We also need to learn to expect the unexpected and to rise above the level of cynicism. In the Gospel reading we heard the famously cynical phrase ‘can anything good come out of Nazareth?’ Well, the answer is that the ultimate, consummate, good came out of Nazareth. So looking to see where God is acting and allowing ourselves to be surprised by what we discover is to grow in spiritual wisdom. Recognising that God will act where God will act and that this is often in the most surprising of places is also to exercise the virtue of humility. Don’t we all, to an extent, want God to act where and how we would like him to act?

The problem is that if we place conditions on God, if we fail to accept that God will act how and where he wants, even out of wherever our modern day equivalent of Nazareth is, then we limit God. 
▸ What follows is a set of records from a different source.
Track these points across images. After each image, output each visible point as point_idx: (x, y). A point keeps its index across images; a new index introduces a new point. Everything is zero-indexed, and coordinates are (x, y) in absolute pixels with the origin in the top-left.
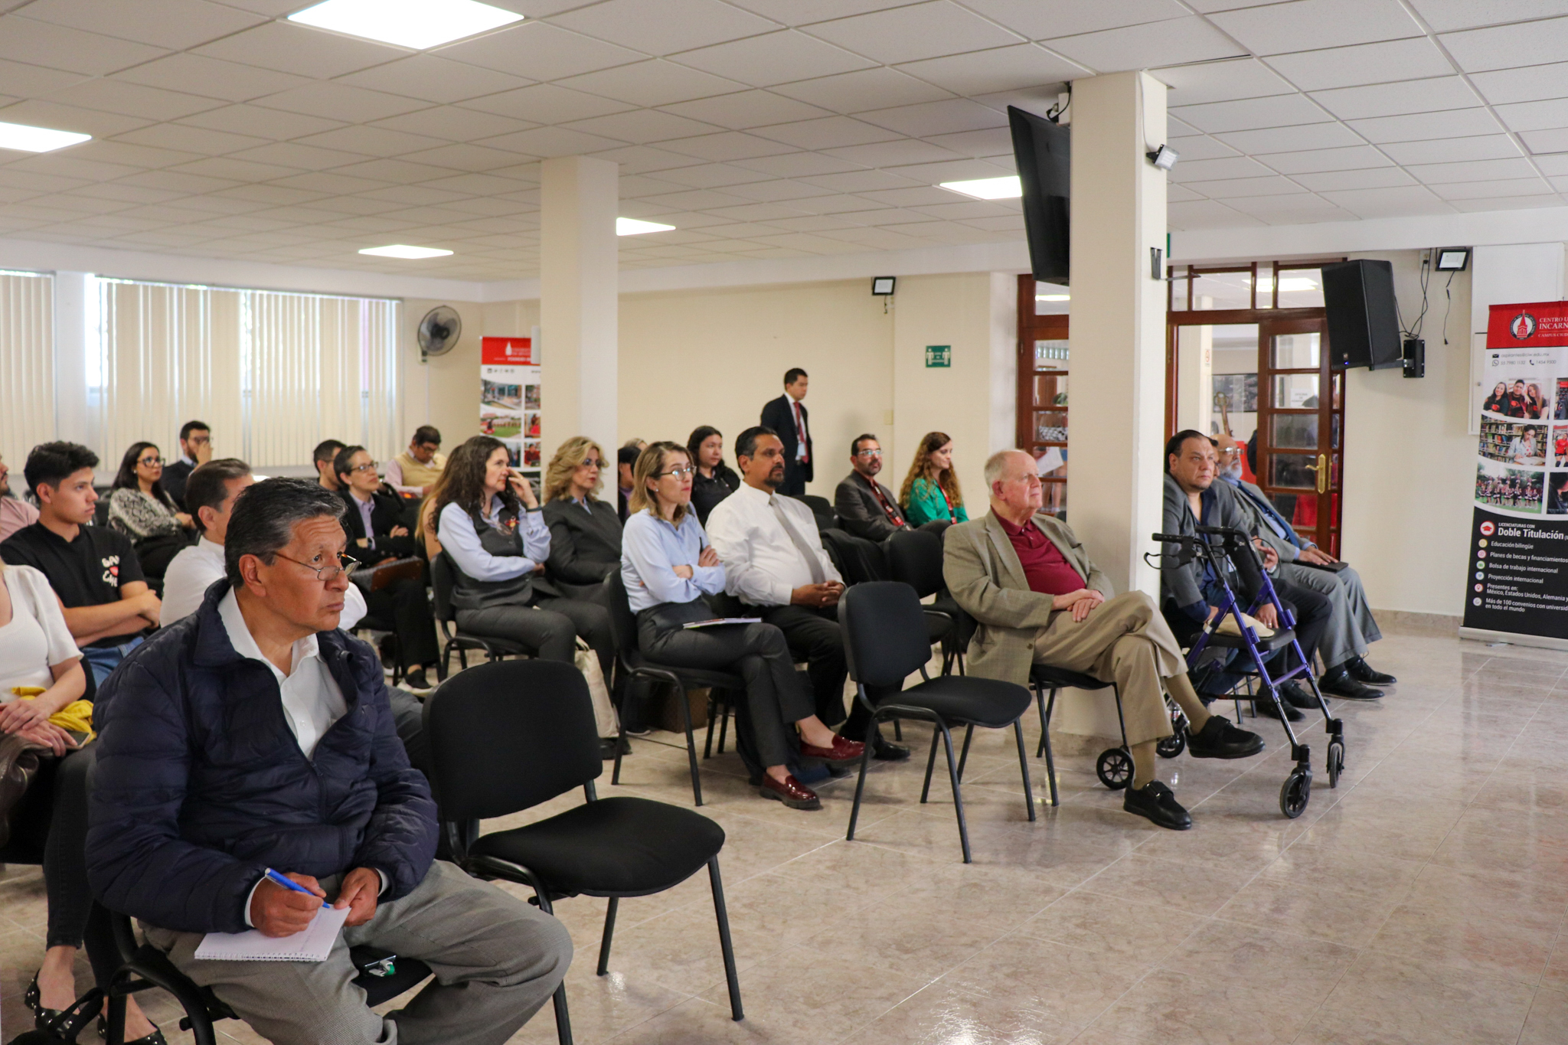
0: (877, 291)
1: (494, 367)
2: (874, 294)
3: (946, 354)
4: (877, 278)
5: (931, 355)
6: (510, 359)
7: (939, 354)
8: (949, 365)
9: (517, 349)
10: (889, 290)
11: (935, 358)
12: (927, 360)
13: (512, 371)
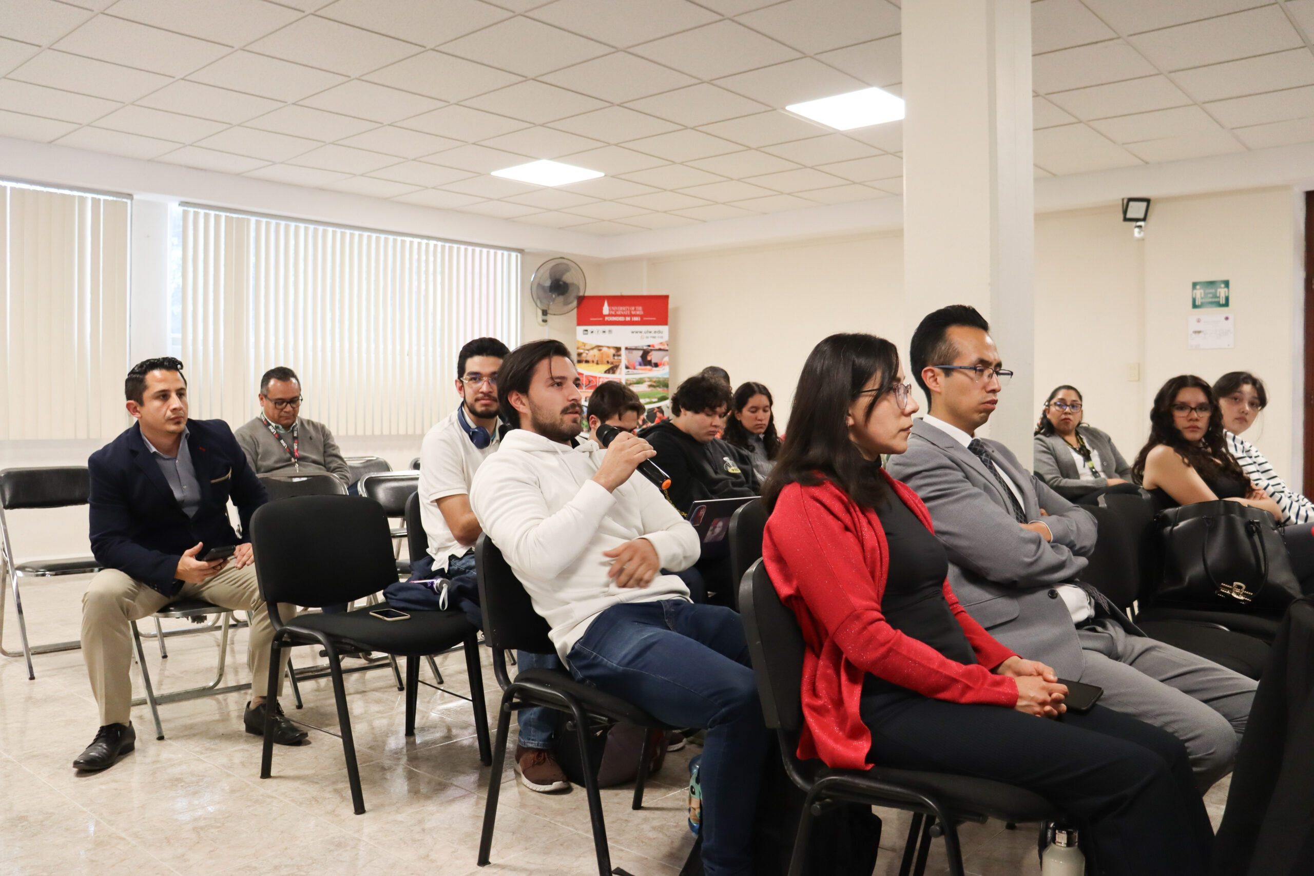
0: (1129, 215)
2: (1126, 219)
3: (1222, 292)
4: (1130, 200)
5: (1199, 293)
7: (1213, 291)
8: (1227, 304)
10: (1141, 216)
11: (1206, 294)
12: (1194, 301)
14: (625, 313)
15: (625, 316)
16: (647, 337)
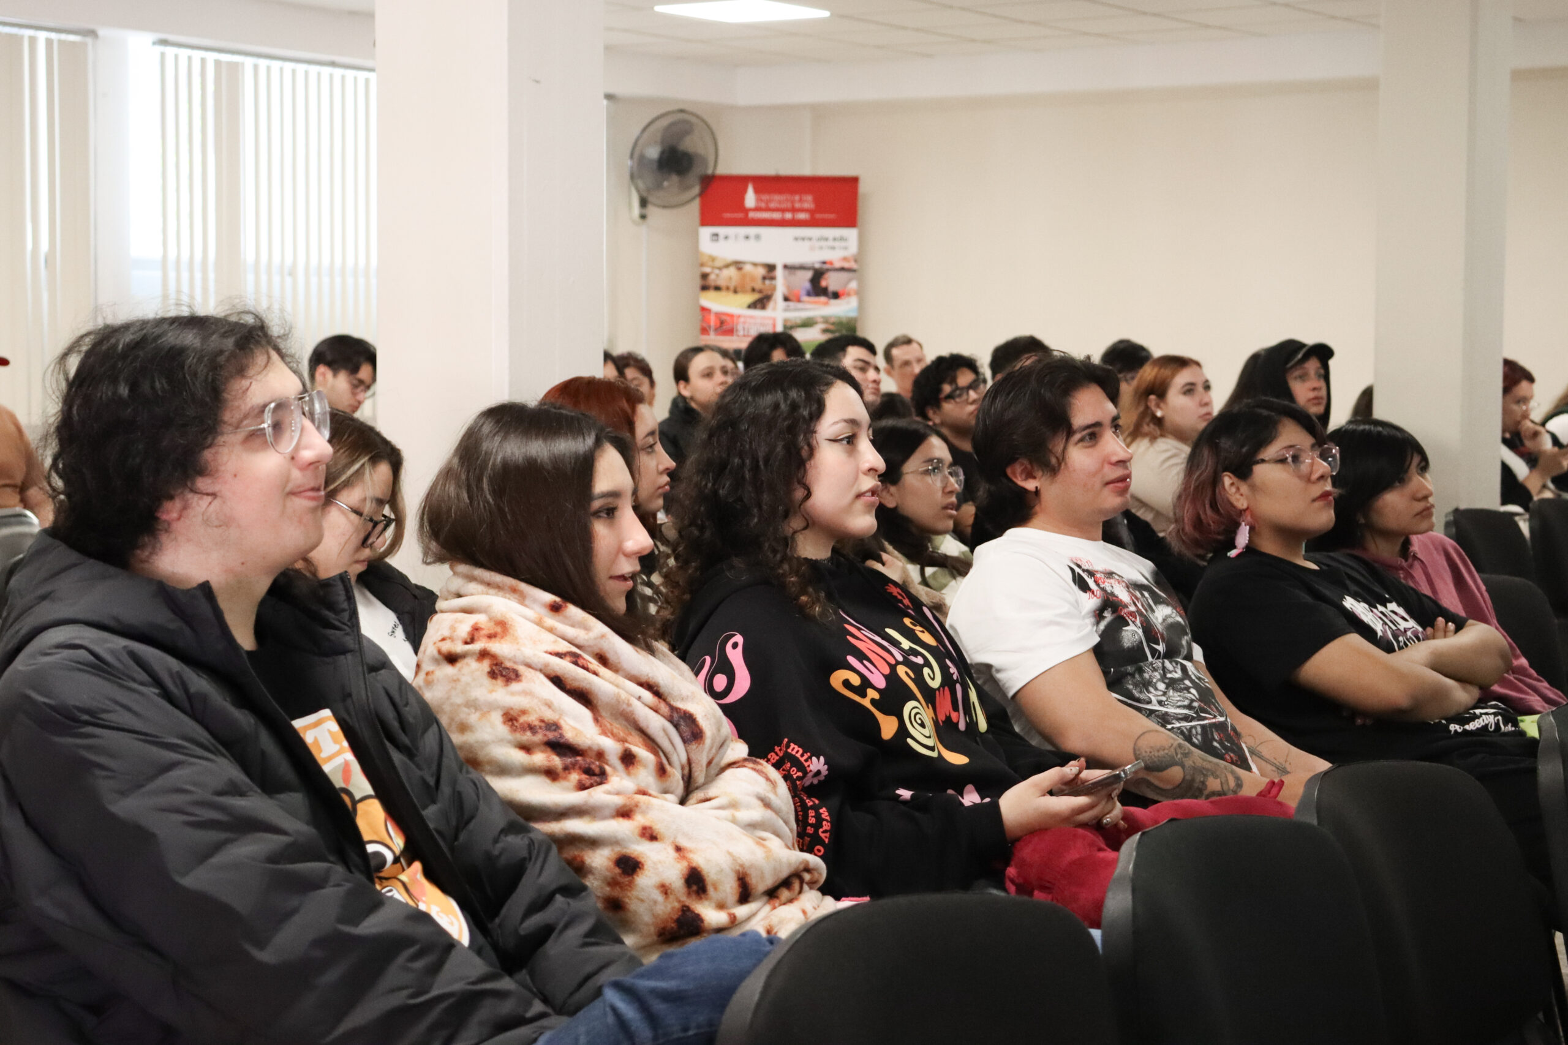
1: (722, 230)
6: (751, 215)
9: (765, 197)
13: (758, 237)
14: (784, 206)
15: (783, 211)
16: (821, 248)
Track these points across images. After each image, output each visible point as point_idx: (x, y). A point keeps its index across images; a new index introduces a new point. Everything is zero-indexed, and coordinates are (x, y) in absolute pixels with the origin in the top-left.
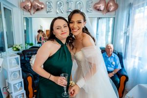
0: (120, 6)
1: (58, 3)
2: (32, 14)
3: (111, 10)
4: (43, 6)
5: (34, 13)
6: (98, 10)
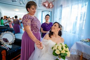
0: (55, 6)
6: (45, 6)
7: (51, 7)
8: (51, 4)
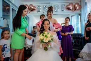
1: (44, 6)
2: (29, 13)
3: (77, 9)
4: (35, 8)
5: (30, 12)
7: (77, 8)
8: (77, 6)
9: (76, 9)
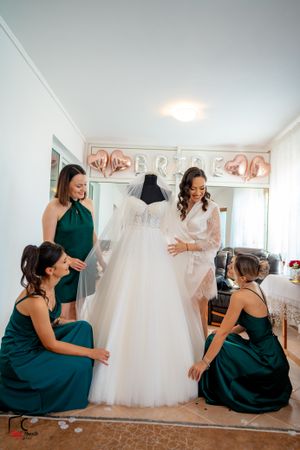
1: (158, 159)
2: (107, 175)
3: (258, 175)
4: (129, 164)
5: (111, 175)
6: (234, 173)
9: (254, 175)
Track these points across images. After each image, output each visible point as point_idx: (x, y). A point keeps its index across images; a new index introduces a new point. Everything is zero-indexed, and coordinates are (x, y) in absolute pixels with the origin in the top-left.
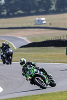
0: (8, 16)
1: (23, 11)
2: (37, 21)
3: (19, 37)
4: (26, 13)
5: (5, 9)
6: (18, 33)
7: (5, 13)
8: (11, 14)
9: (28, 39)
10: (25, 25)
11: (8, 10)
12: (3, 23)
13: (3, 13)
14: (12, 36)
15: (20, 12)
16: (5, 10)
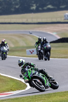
0: (37, 11)
1: (53, 6)
2: (66, 16)
3: (49, 33)
4: (56, 8)
5: (34, 3)
6: (48, 28)
7: (34, 8)
8: (40, 9)
9: (58, 34)
10: (55, 20)
11: (38, 5)
12: (32, 18)
13: (32, 8)
14: (41, 31)
15: (50, 6)
16: (35, 5)
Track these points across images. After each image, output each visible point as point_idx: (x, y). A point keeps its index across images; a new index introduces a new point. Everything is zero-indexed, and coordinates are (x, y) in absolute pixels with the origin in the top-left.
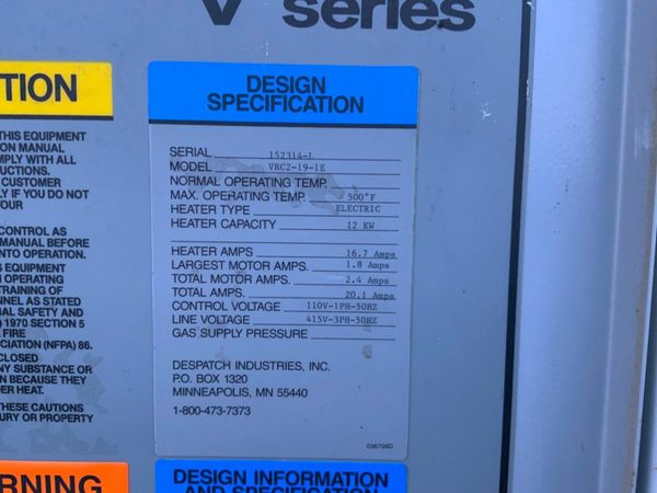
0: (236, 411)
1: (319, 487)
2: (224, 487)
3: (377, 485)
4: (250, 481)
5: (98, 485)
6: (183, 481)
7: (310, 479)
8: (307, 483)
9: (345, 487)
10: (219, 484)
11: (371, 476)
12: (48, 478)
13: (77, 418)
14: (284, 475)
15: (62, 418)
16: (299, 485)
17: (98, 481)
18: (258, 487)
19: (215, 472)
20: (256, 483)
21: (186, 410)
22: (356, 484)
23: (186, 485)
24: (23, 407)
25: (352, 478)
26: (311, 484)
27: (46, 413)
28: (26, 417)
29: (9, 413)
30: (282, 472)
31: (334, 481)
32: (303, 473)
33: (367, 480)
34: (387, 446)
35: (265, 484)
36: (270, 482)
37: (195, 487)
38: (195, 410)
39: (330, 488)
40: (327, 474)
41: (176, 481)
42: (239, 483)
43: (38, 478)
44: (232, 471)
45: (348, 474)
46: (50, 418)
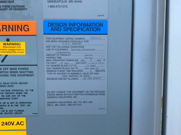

God, often, frequently chooses to act from the periphery and not the centre, from places such as Nazareth. The growth in Christianity in this country has frequently come from the periphery. Think of the Celts for example. The implication for us, if we truly desire to grow in wisdom, is that we need to develop an acute sense of spiritual peripheral vision.

If we desire to grow as a church, both in holiness and in numbers, then we must learn the spiritual arts of listening, seeing and following; listening to what God is saying, standing in solidarity alongside Samuel and saying ‘speak Lord for your servant listens,’ and watching for where God is already at work on the periphery and at the margins, for then and only then will we catch a glimpse of the ‘new heaven and the new earth’ that John refers to in the Book of Revelation.  We learn these skills, and acquire this growth in wisdom, through the practice of regular prayer and reading the bible. Wisdom is rooted in and routed from prayer. Let us this year as a community commit ourselves to growing in spiritual and distinctively Christian wisdom. Amen.